To a certain extent it will fall on members of my Millennial generation to make the changes necessary to deal with climate change. What we do in the next few decades could be crucial to the fate of human civilization. Do you have any advice?

"We need absolute determination to reduce fossil fuels to the maximum extent we can starting now. That's the single biggest thing. The next thing is getting space to think about the third-wave technologies and starting to develop them. But in my view the most important thing is dogged determination to stick with the program and not despair, because the next decade is going to be really tough. We'll be living with a Paris agreement that won't kick in until 2020, which is manifestly inadequate. By 2025 we may be able to see some light from some new technologies and we'll really be clamping down on fossil fuel use, so we could be in a much more optimistic space. And hopefully by 2050, we'll be lowering atmospheric carbon by one part per million per year, which would be great. That's the good news. It's all doable."  [Tyee]
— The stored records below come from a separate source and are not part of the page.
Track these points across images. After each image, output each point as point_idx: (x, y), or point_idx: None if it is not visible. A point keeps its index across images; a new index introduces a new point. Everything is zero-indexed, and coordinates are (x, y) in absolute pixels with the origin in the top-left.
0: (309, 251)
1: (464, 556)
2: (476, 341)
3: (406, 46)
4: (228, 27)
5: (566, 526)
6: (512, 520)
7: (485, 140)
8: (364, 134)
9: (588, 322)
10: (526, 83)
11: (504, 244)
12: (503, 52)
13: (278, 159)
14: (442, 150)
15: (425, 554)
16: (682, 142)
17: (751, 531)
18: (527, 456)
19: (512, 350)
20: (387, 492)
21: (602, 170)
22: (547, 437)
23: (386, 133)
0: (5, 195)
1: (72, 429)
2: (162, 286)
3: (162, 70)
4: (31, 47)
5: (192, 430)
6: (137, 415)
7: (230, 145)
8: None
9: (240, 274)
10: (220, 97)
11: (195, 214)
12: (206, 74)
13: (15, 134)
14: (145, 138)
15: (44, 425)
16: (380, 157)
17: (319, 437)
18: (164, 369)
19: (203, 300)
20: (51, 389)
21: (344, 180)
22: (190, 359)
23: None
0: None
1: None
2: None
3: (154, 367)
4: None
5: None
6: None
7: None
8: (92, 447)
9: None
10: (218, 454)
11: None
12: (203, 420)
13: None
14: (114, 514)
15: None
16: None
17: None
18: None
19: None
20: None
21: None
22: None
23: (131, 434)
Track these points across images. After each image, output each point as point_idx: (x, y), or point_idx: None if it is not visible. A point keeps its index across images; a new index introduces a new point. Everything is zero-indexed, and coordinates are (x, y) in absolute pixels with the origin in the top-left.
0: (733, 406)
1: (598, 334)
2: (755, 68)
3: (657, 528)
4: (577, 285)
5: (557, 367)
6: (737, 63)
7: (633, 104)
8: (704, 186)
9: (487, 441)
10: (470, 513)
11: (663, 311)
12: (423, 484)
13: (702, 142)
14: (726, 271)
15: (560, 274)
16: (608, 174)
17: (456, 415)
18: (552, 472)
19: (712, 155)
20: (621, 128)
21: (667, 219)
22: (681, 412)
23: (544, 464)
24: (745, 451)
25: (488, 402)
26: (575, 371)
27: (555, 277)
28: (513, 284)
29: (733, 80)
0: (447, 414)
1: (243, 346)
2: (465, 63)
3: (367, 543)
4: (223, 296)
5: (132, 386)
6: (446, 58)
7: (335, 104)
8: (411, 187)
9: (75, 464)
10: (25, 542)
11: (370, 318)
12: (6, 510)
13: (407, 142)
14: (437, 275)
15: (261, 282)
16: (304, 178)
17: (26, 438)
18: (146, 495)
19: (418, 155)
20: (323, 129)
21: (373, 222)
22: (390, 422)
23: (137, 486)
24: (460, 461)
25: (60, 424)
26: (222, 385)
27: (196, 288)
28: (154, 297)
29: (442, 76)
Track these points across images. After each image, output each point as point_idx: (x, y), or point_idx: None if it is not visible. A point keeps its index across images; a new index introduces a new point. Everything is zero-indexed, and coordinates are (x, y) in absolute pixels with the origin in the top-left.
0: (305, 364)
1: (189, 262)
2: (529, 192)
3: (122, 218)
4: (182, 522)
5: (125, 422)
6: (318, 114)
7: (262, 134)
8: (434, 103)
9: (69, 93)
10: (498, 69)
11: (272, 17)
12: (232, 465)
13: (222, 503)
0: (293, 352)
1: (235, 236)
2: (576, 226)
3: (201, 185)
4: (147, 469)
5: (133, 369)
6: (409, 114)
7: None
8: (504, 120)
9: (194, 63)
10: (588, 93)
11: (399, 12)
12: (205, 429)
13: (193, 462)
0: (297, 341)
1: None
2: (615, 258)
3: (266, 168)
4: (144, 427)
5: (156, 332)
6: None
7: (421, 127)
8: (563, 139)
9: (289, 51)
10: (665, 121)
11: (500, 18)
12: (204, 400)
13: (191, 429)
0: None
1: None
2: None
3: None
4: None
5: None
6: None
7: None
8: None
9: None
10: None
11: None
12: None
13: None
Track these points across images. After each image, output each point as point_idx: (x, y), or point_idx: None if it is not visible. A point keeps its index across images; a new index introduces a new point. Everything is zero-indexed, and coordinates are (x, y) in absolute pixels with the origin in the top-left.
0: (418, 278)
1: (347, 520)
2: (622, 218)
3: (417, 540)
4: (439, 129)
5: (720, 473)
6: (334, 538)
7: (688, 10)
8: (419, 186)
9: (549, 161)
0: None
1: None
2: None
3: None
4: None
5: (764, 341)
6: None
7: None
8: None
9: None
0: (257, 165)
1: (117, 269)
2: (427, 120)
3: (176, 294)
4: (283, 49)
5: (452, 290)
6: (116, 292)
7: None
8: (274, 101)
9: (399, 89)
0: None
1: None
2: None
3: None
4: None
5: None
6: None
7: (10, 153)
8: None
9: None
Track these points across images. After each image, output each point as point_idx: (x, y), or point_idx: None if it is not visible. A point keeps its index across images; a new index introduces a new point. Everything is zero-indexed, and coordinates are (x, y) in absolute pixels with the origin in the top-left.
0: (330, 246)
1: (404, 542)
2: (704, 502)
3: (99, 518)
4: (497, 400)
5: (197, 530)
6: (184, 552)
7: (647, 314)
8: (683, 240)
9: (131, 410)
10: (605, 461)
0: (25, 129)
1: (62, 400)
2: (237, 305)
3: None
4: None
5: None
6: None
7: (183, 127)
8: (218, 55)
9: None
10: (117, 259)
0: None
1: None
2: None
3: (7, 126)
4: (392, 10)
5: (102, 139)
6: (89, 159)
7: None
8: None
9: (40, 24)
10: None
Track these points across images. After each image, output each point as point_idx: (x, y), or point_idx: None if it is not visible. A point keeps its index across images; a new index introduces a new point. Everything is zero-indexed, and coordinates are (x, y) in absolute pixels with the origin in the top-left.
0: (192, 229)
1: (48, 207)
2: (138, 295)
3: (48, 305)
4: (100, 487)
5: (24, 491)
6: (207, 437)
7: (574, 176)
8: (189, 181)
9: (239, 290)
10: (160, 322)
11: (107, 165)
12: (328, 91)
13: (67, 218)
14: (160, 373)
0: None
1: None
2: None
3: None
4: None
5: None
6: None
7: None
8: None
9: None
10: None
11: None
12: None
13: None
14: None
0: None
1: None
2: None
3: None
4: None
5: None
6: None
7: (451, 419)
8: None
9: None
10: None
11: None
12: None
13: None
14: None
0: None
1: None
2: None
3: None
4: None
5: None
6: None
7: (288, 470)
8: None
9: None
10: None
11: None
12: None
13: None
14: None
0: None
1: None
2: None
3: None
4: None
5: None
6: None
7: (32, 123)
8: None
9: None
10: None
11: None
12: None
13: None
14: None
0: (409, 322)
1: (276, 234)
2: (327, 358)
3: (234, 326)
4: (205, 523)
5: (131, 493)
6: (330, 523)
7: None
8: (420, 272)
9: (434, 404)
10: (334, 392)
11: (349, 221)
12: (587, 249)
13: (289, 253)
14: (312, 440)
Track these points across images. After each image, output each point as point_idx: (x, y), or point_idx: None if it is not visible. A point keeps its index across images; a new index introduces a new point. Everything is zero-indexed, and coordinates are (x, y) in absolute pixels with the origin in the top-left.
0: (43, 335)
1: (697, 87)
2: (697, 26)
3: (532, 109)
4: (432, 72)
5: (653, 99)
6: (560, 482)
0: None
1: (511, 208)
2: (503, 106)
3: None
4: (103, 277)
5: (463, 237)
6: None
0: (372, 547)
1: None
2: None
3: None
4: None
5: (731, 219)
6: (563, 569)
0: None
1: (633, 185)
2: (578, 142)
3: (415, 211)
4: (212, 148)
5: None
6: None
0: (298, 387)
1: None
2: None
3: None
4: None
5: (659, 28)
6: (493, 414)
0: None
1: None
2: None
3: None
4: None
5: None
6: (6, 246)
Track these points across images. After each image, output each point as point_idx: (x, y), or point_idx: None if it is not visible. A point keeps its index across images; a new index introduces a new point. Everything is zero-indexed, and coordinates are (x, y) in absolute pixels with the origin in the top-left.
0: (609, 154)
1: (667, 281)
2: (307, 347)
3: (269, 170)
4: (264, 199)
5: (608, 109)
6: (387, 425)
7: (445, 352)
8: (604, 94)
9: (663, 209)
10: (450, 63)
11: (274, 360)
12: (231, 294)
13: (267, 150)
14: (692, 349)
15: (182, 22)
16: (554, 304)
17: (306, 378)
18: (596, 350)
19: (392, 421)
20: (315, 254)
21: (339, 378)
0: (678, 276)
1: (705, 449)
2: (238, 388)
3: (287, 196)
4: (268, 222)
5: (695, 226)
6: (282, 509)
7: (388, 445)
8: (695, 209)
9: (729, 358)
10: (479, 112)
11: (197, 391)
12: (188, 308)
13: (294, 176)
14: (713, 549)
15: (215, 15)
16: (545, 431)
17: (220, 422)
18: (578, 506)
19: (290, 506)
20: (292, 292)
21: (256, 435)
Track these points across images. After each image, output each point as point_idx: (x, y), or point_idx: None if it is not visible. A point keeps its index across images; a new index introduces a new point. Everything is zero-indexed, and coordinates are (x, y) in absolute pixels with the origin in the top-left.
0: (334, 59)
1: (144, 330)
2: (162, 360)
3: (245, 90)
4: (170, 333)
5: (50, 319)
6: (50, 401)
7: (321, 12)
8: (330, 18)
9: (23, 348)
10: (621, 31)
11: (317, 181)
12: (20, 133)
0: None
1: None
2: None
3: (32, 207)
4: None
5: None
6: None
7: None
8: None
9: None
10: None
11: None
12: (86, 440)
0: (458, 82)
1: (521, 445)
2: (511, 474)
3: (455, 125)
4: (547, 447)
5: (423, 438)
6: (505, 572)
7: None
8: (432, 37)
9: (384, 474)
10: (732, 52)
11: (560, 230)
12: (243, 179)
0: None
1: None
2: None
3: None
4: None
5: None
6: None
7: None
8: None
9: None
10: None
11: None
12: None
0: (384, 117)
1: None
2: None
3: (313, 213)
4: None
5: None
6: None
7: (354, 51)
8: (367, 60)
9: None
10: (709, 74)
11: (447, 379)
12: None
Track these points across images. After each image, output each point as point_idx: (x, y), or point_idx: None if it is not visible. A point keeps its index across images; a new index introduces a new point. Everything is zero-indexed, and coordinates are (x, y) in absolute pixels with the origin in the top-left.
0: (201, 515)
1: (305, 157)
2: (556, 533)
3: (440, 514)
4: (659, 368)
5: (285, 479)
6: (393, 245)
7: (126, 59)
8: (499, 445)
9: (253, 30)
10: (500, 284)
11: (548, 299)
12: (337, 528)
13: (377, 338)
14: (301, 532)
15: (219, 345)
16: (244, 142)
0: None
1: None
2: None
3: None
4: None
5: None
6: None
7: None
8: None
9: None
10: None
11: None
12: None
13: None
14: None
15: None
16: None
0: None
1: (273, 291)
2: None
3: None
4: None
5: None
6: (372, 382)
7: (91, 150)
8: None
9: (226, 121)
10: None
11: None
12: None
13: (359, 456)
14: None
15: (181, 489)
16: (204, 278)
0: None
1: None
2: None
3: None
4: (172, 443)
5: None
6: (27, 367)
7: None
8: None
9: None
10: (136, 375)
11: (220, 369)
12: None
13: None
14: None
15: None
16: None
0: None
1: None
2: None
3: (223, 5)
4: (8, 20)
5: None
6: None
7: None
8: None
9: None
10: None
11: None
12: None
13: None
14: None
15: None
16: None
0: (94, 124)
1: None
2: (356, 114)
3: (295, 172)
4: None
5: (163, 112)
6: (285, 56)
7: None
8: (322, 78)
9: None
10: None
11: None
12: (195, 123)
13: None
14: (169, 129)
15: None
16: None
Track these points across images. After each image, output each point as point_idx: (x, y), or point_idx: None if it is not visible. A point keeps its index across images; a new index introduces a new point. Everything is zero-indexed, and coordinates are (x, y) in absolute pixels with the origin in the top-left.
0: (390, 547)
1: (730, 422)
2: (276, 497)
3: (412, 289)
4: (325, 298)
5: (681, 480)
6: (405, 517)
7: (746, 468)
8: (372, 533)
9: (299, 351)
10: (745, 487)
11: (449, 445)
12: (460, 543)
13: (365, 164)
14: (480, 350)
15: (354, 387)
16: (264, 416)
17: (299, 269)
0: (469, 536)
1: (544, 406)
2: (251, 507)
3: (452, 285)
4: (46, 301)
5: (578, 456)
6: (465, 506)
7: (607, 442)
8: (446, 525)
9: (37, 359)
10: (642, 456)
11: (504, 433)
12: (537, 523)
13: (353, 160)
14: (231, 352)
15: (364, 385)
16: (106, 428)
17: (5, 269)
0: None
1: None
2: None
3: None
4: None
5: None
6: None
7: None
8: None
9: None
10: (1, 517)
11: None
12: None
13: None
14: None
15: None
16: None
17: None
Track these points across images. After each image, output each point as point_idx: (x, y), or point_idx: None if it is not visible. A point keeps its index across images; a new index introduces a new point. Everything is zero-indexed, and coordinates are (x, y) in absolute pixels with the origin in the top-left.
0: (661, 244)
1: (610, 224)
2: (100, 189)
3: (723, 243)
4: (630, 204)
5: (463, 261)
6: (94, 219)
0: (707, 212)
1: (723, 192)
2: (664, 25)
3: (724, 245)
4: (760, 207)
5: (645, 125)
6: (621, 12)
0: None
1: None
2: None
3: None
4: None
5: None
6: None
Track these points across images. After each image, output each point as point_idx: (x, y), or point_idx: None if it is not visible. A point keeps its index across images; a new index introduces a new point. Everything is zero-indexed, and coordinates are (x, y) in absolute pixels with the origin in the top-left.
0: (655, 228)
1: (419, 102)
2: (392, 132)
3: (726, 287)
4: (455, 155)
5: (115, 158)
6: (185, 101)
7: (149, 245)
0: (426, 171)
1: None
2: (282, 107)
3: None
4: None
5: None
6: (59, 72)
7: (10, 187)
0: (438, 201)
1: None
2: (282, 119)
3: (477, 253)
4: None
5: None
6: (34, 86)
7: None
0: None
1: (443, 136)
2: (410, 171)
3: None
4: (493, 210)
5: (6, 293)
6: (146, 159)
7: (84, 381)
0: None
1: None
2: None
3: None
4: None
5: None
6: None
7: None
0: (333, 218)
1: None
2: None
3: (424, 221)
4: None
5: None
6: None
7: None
Read more: Energy, Environment

This article is part of a Tyee Presents initiative. Tyee Presents is the special sponsored content section within The Tyee where we highlight contests, events and other initiatives that are either put on by us or by our select partners. The Tyee does not and cannot vouch for or endorse products advertised on The Tyee. We choose our partners carefully and consciously, to fit with The Tyee’s reputation as B.C.’s Home for News, Culture and Solutions. Learn more about Tyee Presents here.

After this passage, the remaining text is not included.